A million new homes, two development corporations… and a very special friend to make it all happen
Back in September, we wrote: “If you thought development pressure on Essex could not get any worse, there is some sobering reading from the Thames Estuary Growth Commission.
“This advisory body to the government is urging ‘joint spatial plans’ to be created in both Essex and Kent to support the building of more than a million homes.
“The two counties should take more of London’s housing need, says a commission report.”
And last week (Monday, March 26) the government published its response to the Thames Estuary 2050 Growth Commission report. Unsurprisingly, it is not an attractive read, either in style or substance.
The commission had been announced in the 2016 Budget and was tasked by government to “develop an ambitious vision and delivery plan for north Kent, south Essex and east London up to 2050”.
Sadly, the word ‘ambitious’ rarely spells good news… and, sure enough, a sift through the bureaucratic spiel reveals that the intention to target the estuary for mass housing development shines as bright (or as dark) as ever for this government.

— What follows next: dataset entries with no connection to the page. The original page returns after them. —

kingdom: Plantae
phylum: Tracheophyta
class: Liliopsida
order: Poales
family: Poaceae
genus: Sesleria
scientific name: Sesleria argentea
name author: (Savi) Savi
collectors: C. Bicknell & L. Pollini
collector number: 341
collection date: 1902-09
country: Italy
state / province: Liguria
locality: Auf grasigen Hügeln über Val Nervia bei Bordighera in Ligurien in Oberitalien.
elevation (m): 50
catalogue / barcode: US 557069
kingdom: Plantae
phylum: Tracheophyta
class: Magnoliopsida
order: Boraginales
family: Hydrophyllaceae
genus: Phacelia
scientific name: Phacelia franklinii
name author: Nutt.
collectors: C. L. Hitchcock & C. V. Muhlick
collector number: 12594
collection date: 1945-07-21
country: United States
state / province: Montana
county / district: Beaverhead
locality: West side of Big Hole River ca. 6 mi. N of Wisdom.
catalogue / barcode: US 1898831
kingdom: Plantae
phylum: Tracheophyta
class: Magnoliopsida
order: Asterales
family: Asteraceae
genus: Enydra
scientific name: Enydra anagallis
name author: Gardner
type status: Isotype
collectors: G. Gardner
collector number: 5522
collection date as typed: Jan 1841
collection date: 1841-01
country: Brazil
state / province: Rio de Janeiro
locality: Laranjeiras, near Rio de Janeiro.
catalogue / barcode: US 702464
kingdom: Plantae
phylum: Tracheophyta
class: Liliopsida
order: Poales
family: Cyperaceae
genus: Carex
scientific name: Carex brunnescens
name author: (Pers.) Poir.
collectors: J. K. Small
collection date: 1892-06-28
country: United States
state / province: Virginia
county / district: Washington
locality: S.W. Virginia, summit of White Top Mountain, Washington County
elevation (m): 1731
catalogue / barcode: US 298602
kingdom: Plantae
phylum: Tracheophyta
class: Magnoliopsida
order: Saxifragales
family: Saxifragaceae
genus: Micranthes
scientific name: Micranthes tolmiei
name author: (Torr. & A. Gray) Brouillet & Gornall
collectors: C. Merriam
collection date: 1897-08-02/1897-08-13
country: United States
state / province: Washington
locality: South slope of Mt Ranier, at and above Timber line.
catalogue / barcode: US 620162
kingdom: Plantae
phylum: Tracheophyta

You might recall that the 2050 Vision report, published in June last year, said “a minimum” of one million homes would be needed to support economic growth in the Thames estuary by 2050, equating to 31,250 homes a year.
It also called for greater strategic planning and the creation of development corporations “with planning, and compulsory purchase powers to drive the delivery of homes and jobs aligned to major infrastructure investment”.
Responding, the government noted progress in developing a joint spatial plan for south Essex and welcomed “joint planning to help coordinate solutions to cross-boundary issues, to use strategic level planning to meet the national challenge of delivering more homes in a more integrated way, whilst also grasping the opportunity to use precious resources more efficiently in the process”.
However, it noted that “geography is not always easily defined across the area outlined in the Commission’s report”.
We are told the government “supports joint planning arrangements as defined by local partners and stands ready to offer support to places seeking to engage in developing compelling proposals which support housing growth over the longer term.
“These proposals or joint working arrangements should not be limited by the geography of the Estuary and we would encourage cross boundary working.”
Further, the commission “also recognised the importance of housing delivery both in East London and within the wider Estuary”.
It response says government “expects all local authorities to plan for the number of homes required to meet need in their area” and “would encourage cooperation between the London boroughs and neighbouring authorities in Kent and Essex and welcome further engagement with those places, including with groups of London boroughs, in exploring how we might support them to plan for and deliver significant increases in the provision of homes”.
The government is “committed to exploring the potential for at least two new locally-led development corporations in the Thames Estuary”, “subject to suitable housing ambition from local authorities, and we encourage local areas in the Estuary to come forward with such proposals”.
The government response also includes:
- a commitment of £1 million to establish a new Thames Estuary Growth Board to “oversee and drive economic growth plans for the area”
- a commitment of £4.85 million “to support local partners to develop low-cost proposals for enhancing transport services” between Abbey Wood and Ebbsfleet. The response says that any decision on future transport enhancements “would require a detailed evidence base that demonstrates that the scheme would be both technically feasible, offer value for money … and deliver ambitious new housing in the area.”
- a commitment to create a Cabinet-level “ministerial champion” to act “as an advocate and critical friend for the region within government”.